_Work instruction_
Each line in the entries below that holds the string "hint" is to be listed.

(Records from a collection)
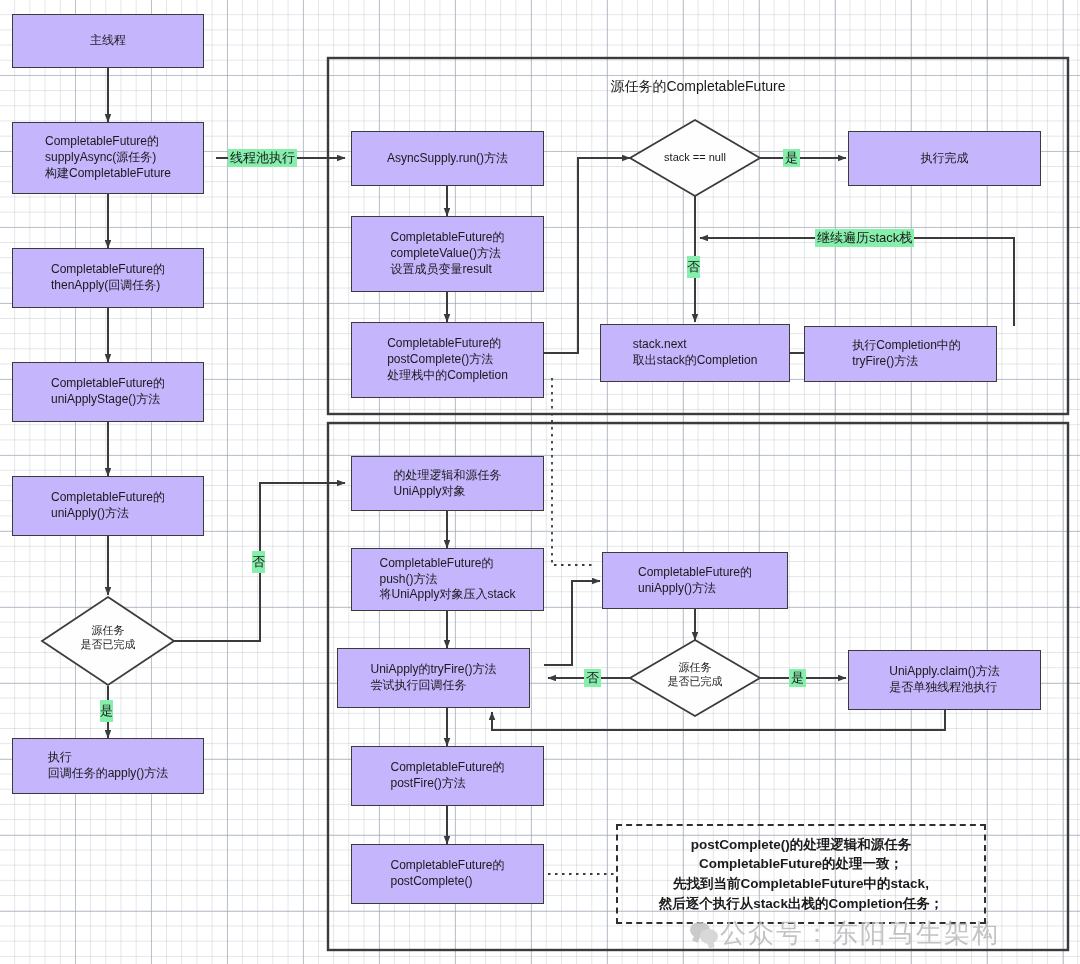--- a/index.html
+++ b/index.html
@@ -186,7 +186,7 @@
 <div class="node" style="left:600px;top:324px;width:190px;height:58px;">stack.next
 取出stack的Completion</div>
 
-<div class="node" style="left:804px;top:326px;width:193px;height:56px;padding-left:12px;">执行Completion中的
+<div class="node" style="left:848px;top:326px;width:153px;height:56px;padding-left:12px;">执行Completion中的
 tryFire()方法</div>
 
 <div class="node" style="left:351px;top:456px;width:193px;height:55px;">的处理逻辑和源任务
==
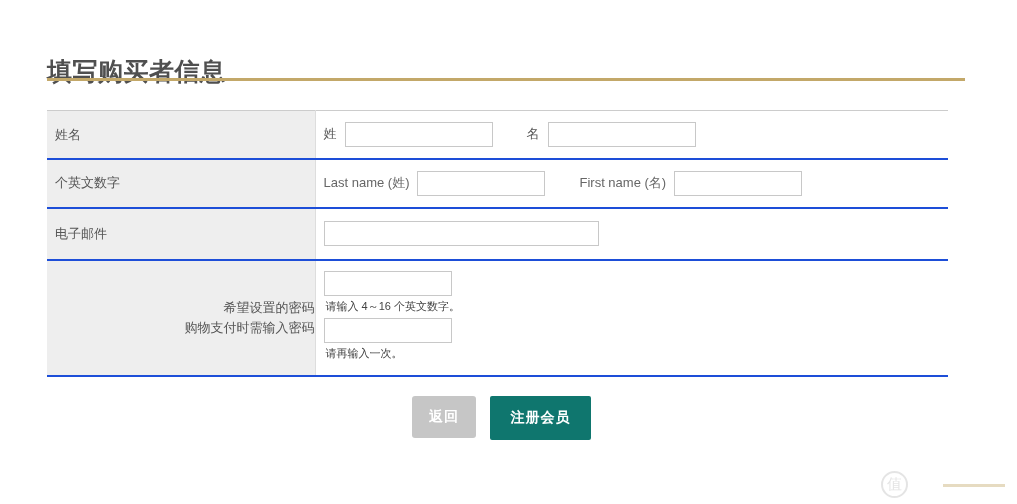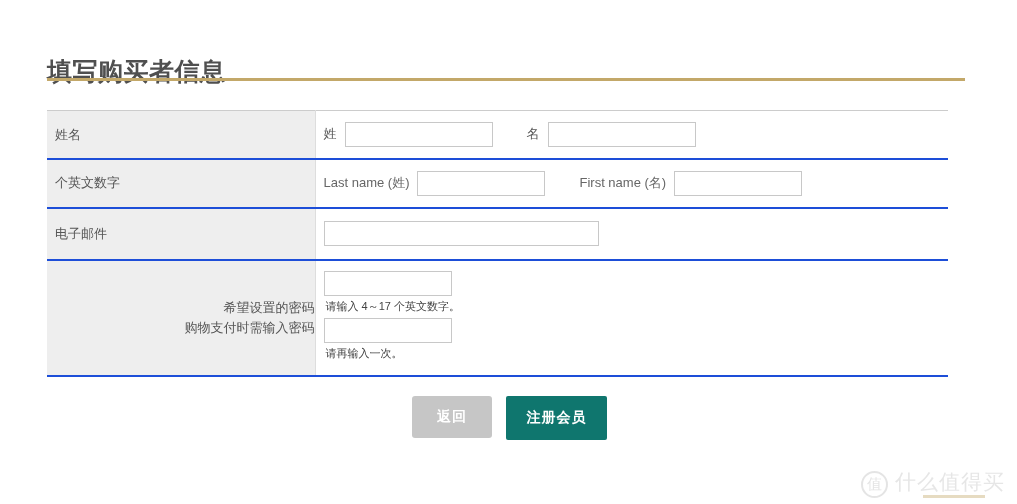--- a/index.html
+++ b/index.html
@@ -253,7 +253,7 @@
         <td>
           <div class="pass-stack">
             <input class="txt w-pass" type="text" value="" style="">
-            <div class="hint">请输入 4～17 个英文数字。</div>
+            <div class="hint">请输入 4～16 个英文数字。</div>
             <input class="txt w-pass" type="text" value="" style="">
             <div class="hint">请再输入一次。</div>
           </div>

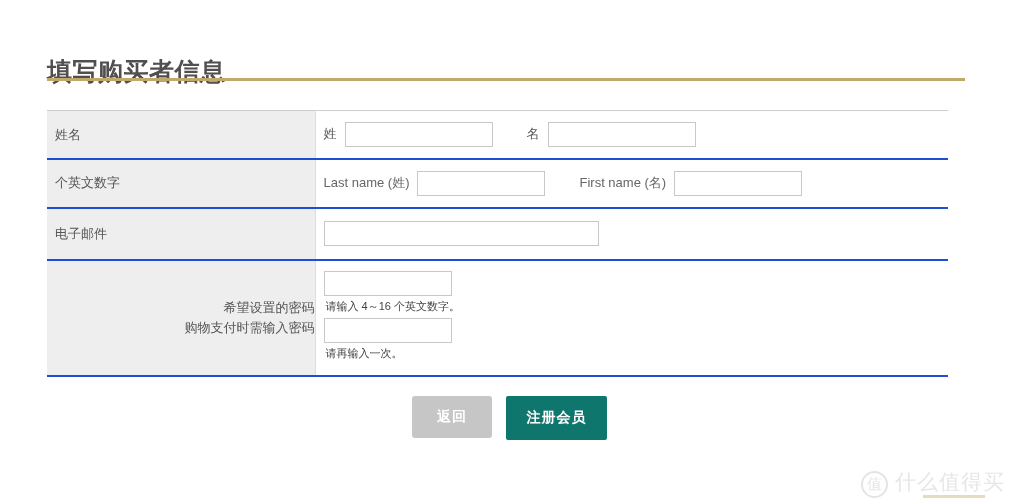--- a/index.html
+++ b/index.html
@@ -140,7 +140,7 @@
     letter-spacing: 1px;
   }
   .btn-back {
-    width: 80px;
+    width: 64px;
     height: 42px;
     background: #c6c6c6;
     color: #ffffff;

_Written response_
-            <div class="hint">请输入 4～17 个英文数字。</div>
+            <div class="hint">请输入 4～16 个英文数字。</div>
             <div class="hint">请再输入一次。</div>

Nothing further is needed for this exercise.